Exercise instructions:
List each dimension named in the trade-offs and considerations table of the Foundry IQ passage below.

Exercise passage:
Once the agent is published, your application layer simply sends user questions via the Azure AI Projects SDK or REST API. The agent autonomously invokes the knowledge base tool, retrieves grounded context, and returns an answer with citations referencing the original documents.

 

Trade-offs and Considerations

Dimension

Detail

Maturity

Foundry IQ is in public preview — not recommended for production workloads without accepting preview SLA terms.

Cost

Agentic retrieval has two billing streams: token-based billing from Azure AI Search for retrieval, and billing from Azure OpenAI for query planning and answer synthesis.

Latency vs. Quality

Higher retrieval reasoning effort produces better answers but adds latency due to iterative search. For sub-second lookups, use minimal effort; for complex multi-hop questions, use medium.

C# SDK Coverage

The Foundry IQ–specific agent connection SDK currently supports Python and REST API. C# support is available for the underlying agentic retrieval queries and for general MCP tool integration.

Security

Document-level ACLs from SharePoint are enforced at query time. For per-user authorization in Foundry Agent Service, the current preview does not support per-request MCP headers — use the Azure OpenAI Responses API as an alternative.

The data:
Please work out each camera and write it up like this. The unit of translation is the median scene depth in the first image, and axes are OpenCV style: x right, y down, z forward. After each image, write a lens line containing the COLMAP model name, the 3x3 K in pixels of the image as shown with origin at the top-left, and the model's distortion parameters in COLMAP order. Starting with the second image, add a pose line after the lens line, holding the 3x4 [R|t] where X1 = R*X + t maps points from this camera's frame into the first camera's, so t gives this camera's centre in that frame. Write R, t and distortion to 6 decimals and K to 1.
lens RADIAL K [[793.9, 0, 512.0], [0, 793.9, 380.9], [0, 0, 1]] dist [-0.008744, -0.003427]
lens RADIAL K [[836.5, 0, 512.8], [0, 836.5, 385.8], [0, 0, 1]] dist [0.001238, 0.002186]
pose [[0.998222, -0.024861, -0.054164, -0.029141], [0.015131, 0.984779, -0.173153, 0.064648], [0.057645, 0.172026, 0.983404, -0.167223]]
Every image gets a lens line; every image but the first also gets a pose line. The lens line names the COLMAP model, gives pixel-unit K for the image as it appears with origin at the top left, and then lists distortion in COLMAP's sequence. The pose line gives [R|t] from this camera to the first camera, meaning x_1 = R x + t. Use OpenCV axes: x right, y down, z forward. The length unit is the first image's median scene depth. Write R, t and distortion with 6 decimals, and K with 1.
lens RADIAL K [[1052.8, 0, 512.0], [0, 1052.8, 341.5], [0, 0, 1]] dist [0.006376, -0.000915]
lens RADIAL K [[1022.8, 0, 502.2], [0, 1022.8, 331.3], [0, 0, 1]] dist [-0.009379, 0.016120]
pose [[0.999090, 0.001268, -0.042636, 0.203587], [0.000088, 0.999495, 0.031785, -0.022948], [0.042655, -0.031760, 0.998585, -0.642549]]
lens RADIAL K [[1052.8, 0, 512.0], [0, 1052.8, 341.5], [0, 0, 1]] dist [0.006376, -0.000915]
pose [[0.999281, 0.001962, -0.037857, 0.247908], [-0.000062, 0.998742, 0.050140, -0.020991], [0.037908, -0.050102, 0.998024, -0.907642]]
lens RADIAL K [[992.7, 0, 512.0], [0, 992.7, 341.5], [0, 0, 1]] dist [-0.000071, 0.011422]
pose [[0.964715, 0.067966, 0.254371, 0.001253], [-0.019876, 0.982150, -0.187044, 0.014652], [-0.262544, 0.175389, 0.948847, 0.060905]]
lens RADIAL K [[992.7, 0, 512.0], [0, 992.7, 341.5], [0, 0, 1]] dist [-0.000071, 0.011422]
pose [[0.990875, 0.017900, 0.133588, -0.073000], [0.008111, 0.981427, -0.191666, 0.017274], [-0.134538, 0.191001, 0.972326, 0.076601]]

Answer box:
Maturity
Cost
Latency vs. Quality
C# SDK Coverage
Security